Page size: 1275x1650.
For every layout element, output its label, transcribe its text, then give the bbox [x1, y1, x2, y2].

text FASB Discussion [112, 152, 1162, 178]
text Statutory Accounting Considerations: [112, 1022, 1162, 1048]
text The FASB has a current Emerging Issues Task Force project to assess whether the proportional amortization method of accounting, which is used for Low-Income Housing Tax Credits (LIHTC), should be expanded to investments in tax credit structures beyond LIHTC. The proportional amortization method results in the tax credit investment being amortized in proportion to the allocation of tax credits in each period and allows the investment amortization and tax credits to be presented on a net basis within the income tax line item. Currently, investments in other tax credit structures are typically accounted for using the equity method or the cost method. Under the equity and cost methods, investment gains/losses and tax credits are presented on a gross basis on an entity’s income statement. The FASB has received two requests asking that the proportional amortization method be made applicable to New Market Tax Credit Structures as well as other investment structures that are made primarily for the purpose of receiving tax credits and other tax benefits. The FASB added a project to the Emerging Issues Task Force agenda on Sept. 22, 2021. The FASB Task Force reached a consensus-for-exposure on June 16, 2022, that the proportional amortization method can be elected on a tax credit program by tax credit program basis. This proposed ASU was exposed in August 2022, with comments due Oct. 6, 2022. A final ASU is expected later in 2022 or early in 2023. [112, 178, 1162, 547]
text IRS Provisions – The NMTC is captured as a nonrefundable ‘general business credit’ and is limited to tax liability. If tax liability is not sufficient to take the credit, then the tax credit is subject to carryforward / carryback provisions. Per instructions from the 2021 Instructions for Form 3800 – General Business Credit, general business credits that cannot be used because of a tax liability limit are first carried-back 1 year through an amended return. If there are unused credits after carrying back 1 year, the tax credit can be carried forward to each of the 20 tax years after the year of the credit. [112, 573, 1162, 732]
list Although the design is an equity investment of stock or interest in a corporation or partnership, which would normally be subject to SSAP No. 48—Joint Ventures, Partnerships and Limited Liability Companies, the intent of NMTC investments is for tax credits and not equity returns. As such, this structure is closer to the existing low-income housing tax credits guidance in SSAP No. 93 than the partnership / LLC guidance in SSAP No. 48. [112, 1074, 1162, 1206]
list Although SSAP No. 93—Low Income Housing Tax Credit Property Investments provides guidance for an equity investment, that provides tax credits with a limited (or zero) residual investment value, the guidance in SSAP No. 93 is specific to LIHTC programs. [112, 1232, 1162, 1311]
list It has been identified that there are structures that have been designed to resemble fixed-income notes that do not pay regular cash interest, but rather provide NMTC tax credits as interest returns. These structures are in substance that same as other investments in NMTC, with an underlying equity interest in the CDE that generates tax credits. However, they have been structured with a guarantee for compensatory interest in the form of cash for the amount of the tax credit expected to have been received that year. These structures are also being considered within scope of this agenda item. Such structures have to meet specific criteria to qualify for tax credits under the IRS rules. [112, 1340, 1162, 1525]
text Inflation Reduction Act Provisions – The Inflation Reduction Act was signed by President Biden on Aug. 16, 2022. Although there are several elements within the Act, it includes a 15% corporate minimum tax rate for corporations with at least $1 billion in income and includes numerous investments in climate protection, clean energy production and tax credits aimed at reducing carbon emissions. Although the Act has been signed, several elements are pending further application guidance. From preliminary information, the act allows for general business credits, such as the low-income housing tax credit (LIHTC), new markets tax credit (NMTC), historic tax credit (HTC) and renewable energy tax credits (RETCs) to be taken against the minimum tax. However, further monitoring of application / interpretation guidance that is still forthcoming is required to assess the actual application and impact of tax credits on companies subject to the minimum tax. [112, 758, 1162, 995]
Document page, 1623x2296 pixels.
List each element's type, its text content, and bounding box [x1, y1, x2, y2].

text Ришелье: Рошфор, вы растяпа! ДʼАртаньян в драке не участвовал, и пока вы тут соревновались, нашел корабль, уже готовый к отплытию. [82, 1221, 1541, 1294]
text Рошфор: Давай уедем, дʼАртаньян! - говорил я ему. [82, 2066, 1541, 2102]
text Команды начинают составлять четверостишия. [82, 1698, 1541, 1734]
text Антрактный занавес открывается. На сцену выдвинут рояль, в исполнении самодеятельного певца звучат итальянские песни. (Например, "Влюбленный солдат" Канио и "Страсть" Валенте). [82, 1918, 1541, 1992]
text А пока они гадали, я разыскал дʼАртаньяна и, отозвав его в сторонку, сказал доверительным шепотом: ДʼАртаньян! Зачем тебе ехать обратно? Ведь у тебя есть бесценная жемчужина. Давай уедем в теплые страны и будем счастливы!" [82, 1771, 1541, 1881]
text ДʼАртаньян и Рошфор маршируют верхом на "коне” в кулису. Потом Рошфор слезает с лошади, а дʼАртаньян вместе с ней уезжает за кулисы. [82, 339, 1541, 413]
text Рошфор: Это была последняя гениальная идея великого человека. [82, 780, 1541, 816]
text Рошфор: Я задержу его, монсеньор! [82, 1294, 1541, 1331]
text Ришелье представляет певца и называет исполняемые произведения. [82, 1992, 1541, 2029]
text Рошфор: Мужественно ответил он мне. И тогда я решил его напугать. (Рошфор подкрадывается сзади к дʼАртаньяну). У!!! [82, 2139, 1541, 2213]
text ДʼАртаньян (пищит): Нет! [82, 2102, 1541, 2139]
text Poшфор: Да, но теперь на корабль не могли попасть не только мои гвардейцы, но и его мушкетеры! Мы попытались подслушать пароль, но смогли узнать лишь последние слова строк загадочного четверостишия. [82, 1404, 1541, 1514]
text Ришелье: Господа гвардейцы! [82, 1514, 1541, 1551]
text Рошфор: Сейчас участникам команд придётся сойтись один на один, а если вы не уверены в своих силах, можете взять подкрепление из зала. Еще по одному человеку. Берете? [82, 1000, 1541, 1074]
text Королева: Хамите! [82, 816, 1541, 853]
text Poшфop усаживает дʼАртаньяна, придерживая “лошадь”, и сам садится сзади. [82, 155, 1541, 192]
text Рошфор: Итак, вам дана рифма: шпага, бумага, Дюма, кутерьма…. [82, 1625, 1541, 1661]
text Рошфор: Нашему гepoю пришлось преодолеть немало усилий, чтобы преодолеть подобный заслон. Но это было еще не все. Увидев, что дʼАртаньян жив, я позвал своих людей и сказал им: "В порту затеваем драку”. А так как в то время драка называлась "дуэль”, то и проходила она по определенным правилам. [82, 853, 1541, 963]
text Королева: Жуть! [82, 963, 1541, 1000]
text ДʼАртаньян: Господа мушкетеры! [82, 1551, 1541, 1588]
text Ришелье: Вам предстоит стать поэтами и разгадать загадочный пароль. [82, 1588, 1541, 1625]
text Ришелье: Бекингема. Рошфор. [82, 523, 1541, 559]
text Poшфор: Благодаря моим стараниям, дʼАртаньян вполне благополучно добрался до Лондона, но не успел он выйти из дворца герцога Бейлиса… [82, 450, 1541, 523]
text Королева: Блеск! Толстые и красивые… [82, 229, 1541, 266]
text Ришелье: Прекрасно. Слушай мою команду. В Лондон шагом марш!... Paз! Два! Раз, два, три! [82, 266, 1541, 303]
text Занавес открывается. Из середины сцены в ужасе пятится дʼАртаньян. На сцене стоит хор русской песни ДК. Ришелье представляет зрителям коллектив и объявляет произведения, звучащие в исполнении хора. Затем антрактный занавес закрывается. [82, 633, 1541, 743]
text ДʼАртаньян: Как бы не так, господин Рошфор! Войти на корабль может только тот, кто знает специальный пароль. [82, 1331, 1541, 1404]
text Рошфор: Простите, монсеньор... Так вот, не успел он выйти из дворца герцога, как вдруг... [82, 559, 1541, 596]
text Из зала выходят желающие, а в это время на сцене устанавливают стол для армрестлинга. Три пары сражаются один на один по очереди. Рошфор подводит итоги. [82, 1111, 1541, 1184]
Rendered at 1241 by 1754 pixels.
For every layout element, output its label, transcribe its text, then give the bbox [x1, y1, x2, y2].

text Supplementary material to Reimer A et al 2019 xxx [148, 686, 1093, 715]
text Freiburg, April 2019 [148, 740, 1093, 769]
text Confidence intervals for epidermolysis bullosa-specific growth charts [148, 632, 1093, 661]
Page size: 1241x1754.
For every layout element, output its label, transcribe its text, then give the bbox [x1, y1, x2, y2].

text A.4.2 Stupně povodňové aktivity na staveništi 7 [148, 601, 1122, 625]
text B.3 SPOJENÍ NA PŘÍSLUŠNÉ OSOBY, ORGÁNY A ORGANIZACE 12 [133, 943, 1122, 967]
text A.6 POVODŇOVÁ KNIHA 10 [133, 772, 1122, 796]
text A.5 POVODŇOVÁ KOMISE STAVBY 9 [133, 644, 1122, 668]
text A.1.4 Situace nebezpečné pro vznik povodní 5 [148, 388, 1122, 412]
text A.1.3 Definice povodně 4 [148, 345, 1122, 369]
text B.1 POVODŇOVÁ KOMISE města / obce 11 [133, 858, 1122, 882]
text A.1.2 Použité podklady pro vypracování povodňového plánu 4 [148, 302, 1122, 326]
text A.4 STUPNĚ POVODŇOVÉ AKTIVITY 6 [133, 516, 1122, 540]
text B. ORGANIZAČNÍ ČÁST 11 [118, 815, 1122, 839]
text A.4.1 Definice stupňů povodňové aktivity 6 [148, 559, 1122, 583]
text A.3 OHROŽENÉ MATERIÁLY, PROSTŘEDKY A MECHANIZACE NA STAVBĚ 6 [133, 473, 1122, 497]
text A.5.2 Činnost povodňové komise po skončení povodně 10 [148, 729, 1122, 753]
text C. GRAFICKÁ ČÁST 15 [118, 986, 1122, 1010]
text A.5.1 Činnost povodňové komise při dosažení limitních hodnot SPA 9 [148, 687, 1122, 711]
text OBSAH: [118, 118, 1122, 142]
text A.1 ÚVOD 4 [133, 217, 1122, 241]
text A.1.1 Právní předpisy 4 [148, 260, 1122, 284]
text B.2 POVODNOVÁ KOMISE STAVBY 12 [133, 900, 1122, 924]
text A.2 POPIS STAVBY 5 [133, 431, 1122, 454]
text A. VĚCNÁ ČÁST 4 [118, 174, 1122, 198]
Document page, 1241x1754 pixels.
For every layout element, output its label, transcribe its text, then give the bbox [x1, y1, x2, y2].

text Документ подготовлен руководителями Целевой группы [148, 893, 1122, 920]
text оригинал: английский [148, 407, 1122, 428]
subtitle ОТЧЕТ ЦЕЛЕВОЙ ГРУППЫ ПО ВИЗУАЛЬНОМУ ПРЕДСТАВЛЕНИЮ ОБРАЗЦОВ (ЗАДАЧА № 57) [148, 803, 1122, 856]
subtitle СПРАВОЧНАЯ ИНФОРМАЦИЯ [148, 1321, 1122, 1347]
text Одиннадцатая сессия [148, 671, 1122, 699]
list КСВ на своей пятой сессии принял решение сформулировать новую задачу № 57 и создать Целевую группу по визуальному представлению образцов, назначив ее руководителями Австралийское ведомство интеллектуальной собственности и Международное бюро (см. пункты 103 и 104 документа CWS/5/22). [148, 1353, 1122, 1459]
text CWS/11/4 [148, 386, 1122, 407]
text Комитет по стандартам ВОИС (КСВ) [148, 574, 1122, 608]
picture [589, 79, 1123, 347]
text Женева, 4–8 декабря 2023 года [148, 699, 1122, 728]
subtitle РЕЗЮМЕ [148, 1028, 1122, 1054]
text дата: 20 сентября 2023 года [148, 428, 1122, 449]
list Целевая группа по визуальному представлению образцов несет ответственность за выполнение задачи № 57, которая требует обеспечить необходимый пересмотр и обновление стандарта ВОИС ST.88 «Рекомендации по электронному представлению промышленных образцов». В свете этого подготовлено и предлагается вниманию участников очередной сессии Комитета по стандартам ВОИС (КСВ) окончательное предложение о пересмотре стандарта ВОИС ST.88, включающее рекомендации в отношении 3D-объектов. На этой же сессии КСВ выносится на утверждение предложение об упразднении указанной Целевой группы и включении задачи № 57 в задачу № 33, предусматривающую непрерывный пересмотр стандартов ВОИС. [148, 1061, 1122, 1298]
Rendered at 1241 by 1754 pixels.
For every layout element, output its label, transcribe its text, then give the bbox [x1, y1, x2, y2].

Exercise: Count the lines in the listing where the string "гвардейцы" appears. Answer with the number only.

Response to this exercise: 2